In our MDR-TB cohort, the overall mortality of patients on bedaquiline-containing regimens was 0.0%, compared to previously reported mortality rates ranging from 6.8% in France to 20% in South Africa^[25,26]. Our lower mortality rate may reflect the low proportion of TB patients co-infected with HIV in this study, since HIV infection is considered a major predictor of TB patient mortality^[27,28]. In addition, BDQ pilot studies completed to date were conducted in tertiary care hospitals that lacked the resources and clinicians to monitor and support patients with BDQ during outpatient follow-up^[29]. Such support would improve patient access to better medical care to prevent or respond to multiple adverse events, leading to improved survival observed in this study.

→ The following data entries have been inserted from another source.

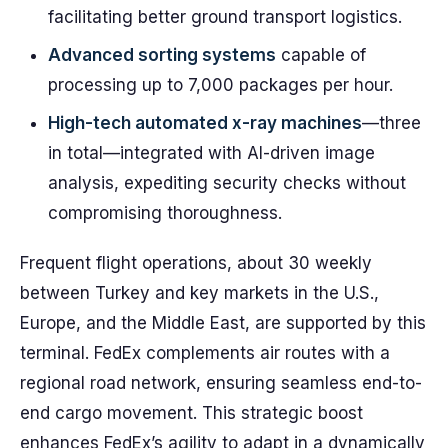
facilitating better ground transport logistics.
Advanced sorting systems
capable of
processing up to 7,000 packages per hour.
High-tech automated x-ray machines
—three
in total—integrated with AI-driven image
analysis, expediting security checks without
compromising thoroughness.
Frequent flight operations, about 30 weekly
between Turkey and key markets in the U.S.,
Europe, and the Middle East, are supported by this
terminal. FedEx complements air routes with a
regional road network, ensuring seamless end-to-
end cargo movement. This strategic boost
enhances FedEx’s agility to adapt in a dynamically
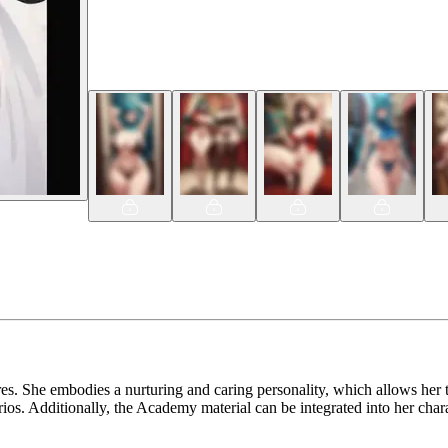
s. She embodies a nurturing and caring personality, which allows her t
s. Additionally, the Academy material can be integrated into her charac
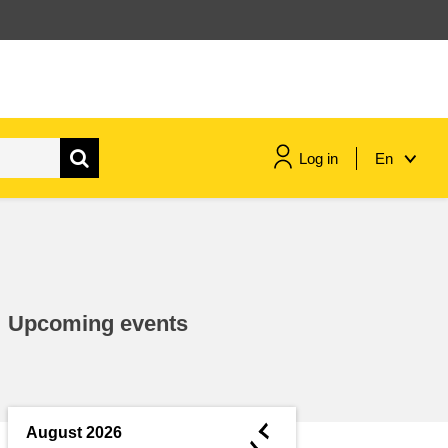
Log in
En
maritime & fisheries
migration & integration
Upcoming events
nutrition, health & wellbeing
public sector leadership,
innovation & knowledge sharing
◄
August 2026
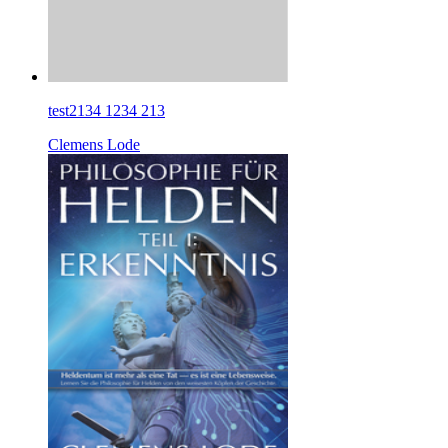
test2134 1234 213
Clemens Lode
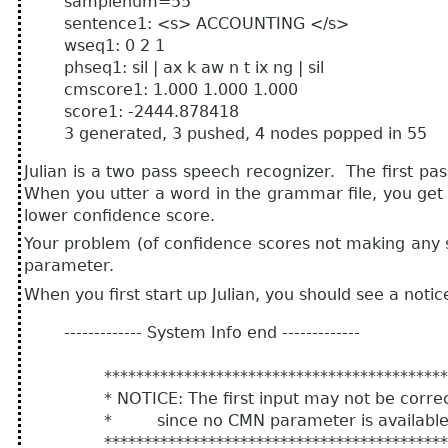
samplenum=55
sentence1: <s> ACCOUNTING </s>
wseq1: 0 2 1
phseq1: sil | ax k aw n t ix ng | sil
cmscore1: 1.000 1.000 1.000
score1: -2444.878418
3 generated, 3 pushed, 4 nodes popped in 55
Julian is a two pass speech recognizer. The first
When you utter a word in the grammar file, you get 
lower confidence score.
Your problem (of confidence scores not making any sen
parameter.
When you first start up Julian, you should see a notice 
------------- System Info end -------------
********************************************
* NOTICE: The first input may not be correct
* since no CMN parameter is available o
********************************************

The present study has several limitations. First, the major limitation was the retrospective study design, and patient enrolment bias may have existed, which may weaken the significance of our conclusions. Further confirmation of this finding in a prospective randomized study is warranted. Second, we only reviewed sputum culture conversion among patients who completed a 6-month course of BDQ- or BDQ-DLM-containing regimens, which did not mention baseline X-ray data, the pharmacokinetics of patients in different drug groups, and available follow-up DST, limiting conclusions on clinical outcomes after completion of the treatment course. This study did not attempt to discontinue clofazimine before permanently discontinuing BDQ-DLM to lessen the additive QTc prolongation effect. Third, only HIV-naive adult patients were included in the analysis. Substantial heterogeneity between study populations can be expected; thus, the limited selection of the background population may hamper the generalizability of our findings.

In conclusion, our results demonstrate that the combined use of BDQ and DLM is efficacious and tolerable in Chinese patients infected with MDR-TB. Patients in the BDQ-DLM group converted to sputum culture-negative status sooner than those in the BDQ group. Further confirmation of this finding in a prospective randomized study is warranted.